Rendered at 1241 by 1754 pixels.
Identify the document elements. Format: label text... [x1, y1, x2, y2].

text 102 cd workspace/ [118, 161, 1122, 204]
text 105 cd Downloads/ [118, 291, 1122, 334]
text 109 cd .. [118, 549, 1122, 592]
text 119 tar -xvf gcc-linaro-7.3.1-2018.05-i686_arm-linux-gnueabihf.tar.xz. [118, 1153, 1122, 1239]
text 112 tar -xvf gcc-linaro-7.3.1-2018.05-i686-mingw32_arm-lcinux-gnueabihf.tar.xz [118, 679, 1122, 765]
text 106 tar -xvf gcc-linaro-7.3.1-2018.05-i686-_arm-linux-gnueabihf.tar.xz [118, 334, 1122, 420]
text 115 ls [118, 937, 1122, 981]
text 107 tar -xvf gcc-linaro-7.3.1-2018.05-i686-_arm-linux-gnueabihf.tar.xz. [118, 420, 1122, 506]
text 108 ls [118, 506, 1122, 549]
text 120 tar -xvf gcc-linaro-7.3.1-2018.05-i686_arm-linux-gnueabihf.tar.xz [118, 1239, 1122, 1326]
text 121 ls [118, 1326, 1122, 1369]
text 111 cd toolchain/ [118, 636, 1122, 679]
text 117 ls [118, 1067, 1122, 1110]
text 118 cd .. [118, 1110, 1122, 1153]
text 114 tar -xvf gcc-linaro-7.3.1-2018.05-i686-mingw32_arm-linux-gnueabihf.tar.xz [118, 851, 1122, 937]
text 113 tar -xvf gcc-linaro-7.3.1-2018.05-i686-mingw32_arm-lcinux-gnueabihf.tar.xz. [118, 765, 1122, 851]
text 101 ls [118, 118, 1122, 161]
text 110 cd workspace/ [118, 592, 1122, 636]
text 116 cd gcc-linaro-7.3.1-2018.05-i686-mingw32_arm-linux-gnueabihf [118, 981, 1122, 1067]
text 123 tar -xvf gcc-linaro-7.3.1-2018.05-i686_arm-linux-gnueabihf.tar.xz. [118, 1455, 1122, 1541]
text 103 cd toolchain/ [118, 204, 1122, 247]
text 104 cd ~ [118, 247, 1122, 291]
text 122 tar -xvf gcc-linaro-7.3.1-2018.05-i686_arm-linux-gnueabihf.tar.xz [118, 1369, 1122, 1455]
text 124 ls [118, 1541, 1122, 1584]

__Set task__
Arrange every non-blank line of the rows above as a Markdown table with two columns, No. and Line, numbering the lines in order.

__Result for this task__
| No. | Line |
|---|---|
| 1 | Rendered at 1241 by 1754 pixels. |
| 2 | Identify the document elements. Format: label text... [x1, y1, x2, y2]. |
| 3 | text 102 cd workspace/ [118, 161, 1122, 204] |
| 4 | text 105 cd Downloads/ [118, 291, 1122, 334] |
| 5 | text 109 cd .. [118, 549, 1122, 592] |
| 6 | text 119 tar -xvf gcc-linaro-7.3.1-2018.05-i686_arm-linux-gnueabihf.tar.xz. [118, 1153, 1122, 1239] |
| 7 | text 112 tar -xvf gcc-linaro-7.3.1-2018.05-i686-mingw32_arm-lcinux-gnueabihf.tar.xz [118, 679, 1122, 765] |
| 8 | text 106 tar -xvf gcc-linaro-7.3.1-2018.05-i686-_arm-linux-gnueabihf.tar.xz [118, 334, 1122, 420] |
| 9 | text 115 ls [118, 937, 1122, 981] |
| 10 | text 107 tar -xvf gcc-linaro-7.3.1-2018.05-i686-_arm-linux-gnueabihf.tar.xz. [118, 420, 1122, 506] |
| 11 | text 108 ls [118, 506, 1122, 549] |
| 12 | text 120 tar -xvf gcc-linaro-7.3.1-2018.05-i686_arm-linux-gnueabihf.tar.xz [118, 1239, 1122, 1326] |
| 13 | text 121 ls [118, 1326, 1122, 1369] |
| 14 | text 111 cd toolchain/ [118, 636, 1122, 679] |
| 15 | text 117 ls [118, 1067, 1122, 1110] |
| 16 | text 118 cd .. [118, 1110, 1122, 1153] |
| 17 | text 114 tar -xvf gcc-linaro-7.3.1-2018.05-i686-mingw32_arm-linux-gnueabihf.tar.xz [118, 851, 1122, 937] |
| 18 | text 113 tar -xvf gcc-linaro-7.3.1-2018.05-i686-mingw32_arm-lcinux-gnueabihf.tar.xz. [118, 765, 1122, 851] |
| 19 | text 101 ls [118, 118, 1122, 161] |
| 20 | text 110 cd workspace/ [118, 592, 1122, 636] |
| 21 | text 116 cd gcc-linaro-7.3.1-2018.05-i686-mingw32_arm-linux-gnueabihf [118, 981, 1122, 1067] |
| 22 | text 123 tar -xvf gcc-linaro-7.3.1-2018.05-i686_arm-linux-gnueabihf.tar.xz. [118, 1455, 1122, 1541] |
| 23 | text 103 cd toolchain/ [118, 204, 1122, 247] |
| 24 | text 104 cd ~ [118, 247, 1122, 291] |
| 25 | text 122 tar -xvf gcc-linaro-7.3.1-2018.05-i686_arm-linux-gnueabihf.tar.xz [118, 1369, 1122, 1455] |
| 26 | text 124 ls [118, 1541, 1122, 1584] |